Conclusies van partijen

14.
    Verzoekster concludeert dat het het Gerecht behage:

-    de bestreden beslissing te vernietigen;

-    het BHIM te gelasten de merkaanvraag af te wijzen;

-    het BHIM te verwijzen in de kosten.

15.
    Het BHIM concludeert dat het het Gerecht behage:

-    verzoeksters vordering af te wijzen;

-    verzoekster te verwijzen in de kosten.

16.
    Interveniënt concludeert dat het het Gerecht behage:

-    de beslissingen van het BHIM te bevestigen;

-    het BHIM te gelasten de inschrijvingsprocedure voort te zetten;

-    uitspraak te doen over de kosten.

In rechte

De vorderingen van verzoekster en interveniënt dat het Gerecht het BHIM gelast op een bepaalde wijze te handelen

17.
    Met hun tweede vorderingen vragen verzoekster en interveniënt het Gerecht respectievelijk het BHIM te gelasten de merkaanvraag af te wijzen en het BHIM te gelasten de inschrijvingsprocedure voort te zetten.

18.
    Dienaangaande zij eraan herinnerd dat het BHIM volgens artikel 63, lid 6, van verordening nr. 40/94 verplicht is, de maatregelen te treffen die nodig zijn ter uitvoering van het arrest van de gemeenschapsrechter.

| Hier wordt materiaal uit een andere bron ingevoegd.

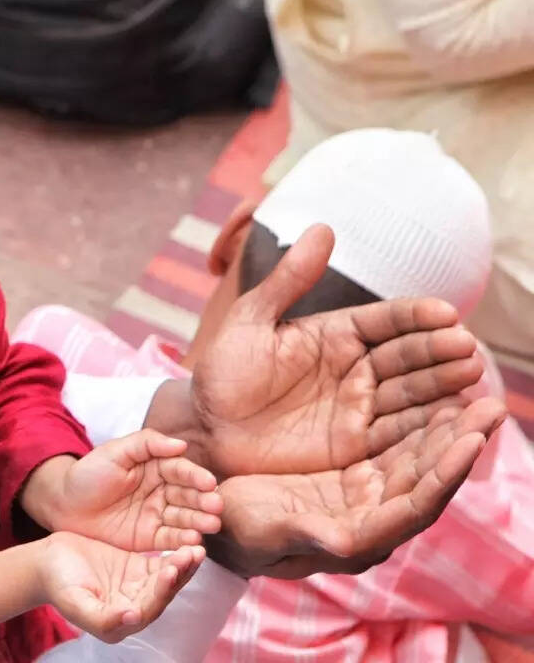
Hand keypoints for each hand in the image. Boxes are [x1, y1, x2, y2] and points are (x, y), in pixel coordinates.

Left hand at [26, 431, 222, 551]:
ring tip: (211, 525)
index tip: (209, 483)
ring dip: (199, 521)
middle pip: (188, 495)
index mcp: (156, 466)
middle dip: (204, 501)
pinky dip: (183, 541)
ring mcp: (157, 515)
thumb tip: (181, 444)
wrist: (63, 505)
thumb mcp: (114, 452)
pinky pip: (170, 539)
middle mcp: (162, 490)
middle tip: (216, 507)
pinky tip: (194, 542)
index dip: (195, 476)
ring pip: (184, 518)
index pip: (180, 470)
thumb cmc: (88, 474)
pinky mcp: (150, 538)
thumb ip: (146, 444)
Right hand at [40, 532, 203, 642]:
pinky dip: (174, 553)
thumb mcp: (74, 602)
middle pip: (163, 593)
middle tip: (192, 554)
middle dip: (179, 575)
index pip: (148, 609)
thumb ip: (102, 618)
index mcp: (120, 623)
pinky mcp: (137, 568)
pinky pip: (161, 562)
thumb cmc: (56, 584)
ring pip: (166, 578)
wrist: (47, 562)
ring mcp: (137, 587)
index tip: (170, 571)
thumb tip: (133, 618)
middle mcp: (134, 608)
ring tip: (196, 548)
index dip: (161, 591)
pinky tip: (187, 541)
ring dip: (182, 565)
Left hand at [192, 224, 482, 476]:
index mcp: (336, 334)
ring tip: (470, 379)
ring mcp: (358, 407)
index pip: (385, 321)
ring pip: (409, 394)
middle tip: (467, 349)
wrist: (204, 430)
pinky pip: (396, 436)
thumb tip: (321, 227)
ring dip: (442, 387)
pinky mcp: (354, 447)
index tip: (444, 312)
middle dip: (438, 352)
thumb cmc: (221, 373)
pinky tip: (452, 422)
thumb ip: (287, 280)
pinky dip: (426, 429)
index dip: (415, 317)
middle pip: (407, 357)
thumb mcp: (249, 322)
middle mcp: (355, 368)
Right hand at [207, 397, 504, 578]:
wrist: (210, 502)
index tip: (472, 441)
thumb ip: (303, 534)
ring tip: (469, 375)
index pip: (416, 504)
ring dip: (442, 411)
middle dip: (459, 437)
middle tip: (490, 405)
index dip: (445, 475)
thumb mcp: (262, 533)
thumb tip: (346, 542)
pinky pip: (388, 419)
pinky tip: (431, 376)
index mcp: (359, 532)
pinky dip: (413, 398)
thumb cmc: (234, 529)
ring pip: (412, 439)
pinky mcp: (347, 441)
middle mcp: (371, 502)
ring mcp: (363, 469)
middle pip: (426, 468)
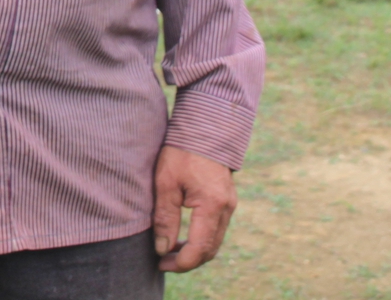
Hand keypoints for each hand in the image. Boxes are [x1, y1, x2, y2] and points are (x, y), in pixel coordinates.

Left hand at [153, 147, 235, 272]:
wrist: (204, 127)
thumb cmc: (181, 151)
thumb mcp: (166, 183)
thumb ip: (165, 218)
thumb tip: (162, 248)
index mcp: (212, 205)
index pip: (199, 248)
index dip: (180, 262)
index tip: (161, 263)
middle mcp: (226, 208)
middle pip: (210, 249)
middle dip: (187, 261)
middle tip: (163, 261)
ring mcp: (229, 204)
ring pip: (214, 241)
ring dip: (194, 251)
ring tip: (169, 251)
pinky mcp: (226, 200)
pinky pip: (216, 229)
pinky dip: (201, 239)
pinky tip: (183, 236)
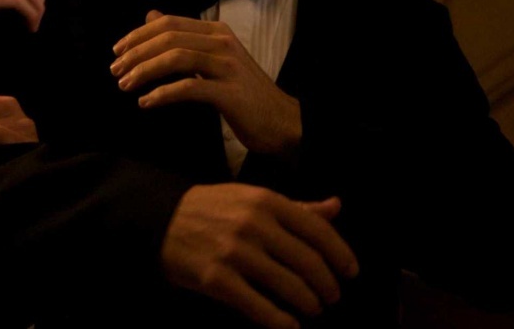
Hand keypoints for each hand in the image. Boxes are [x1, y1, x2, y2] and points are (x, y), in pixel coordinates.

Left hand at [111, 11, 300, 154]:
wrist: (282, 122)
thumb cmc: (244, 93)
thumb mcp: (213, 59)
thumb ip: (183, 38)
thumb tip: (151, 15)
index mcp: (217, 31)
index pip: (169, 23)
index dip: (139, 35)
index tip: (117, 51)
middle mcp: (223, 42)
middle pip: (169, 37)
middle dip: (136, 53)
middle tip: (115, 71)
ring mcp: (228, 66)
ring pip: (176, 57)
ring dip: (145, 71)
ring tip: (125, 86)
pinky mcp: (230, 93)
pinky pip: (189, 87)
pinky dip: (163, 94)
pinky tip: (146, 102)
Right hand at [161, 184, 357, 328]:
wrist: (162, 218)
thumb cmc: (214, 209)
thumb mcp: (254, 198)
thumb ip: (297, 207)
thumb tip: (336, 207)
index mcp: (267, 201)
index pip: (317, 230)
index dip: (341, 254)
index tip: (351, 272)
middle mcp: (254, 225)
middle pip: (308, 262)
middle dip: (327, 285)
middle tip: (332, 298)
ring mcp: (235, 253)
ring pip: (289, 286)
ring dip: (309, 304)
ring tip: (313, 310)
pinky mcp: (217, 279)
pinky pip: (259, 306)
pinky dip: (281, 322)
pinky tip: (291, 326)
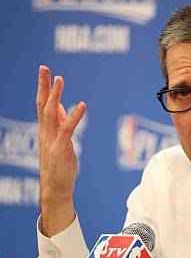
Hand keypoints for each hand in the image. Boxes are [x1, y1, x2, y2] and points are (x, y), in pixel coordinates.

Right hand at [36, 65, 85, 236]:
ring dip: (55, 96)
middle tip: (44, 68)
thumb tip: (61, 108)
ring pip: (51, 114)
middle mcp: (45, 134)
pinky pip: (67, 130)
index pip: (42, 105)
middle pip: (42, 105)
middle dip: (44, 86)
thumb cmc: (59, 168)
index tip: (45, 71)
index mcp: (45, 131)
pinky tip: (81, 105)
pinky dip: (74, 117)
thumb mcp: (60, 142)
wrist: (56, 190)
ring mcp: (52, 141)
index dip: (43, 87)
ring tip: (60, 79)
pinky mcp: (60, 150)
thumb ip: (60, 125)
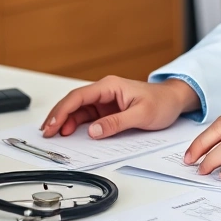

Het Gerecht kan derhalve geen bevel richten tot het BHIM. Dit dient immers de consequenties te trekken die uit het dictum en de motivering van het onderhavige arrest voortvloeien. De tweede vorderingen van verzoekster en interveniënt zijn dus niet-ontvankelijk [arresten Gerecht van 31 januari 2001, Mitsubishi HiTec Paper Bielefeld/BHIM (Giroform), T-331/99, Jurispr. blz. II-433, punt 33, en 27 februari 2002, Eurocool Logistik/BHIM (EUROCOOL), T-34/00, Jurispr. blz. II-683, punt 12].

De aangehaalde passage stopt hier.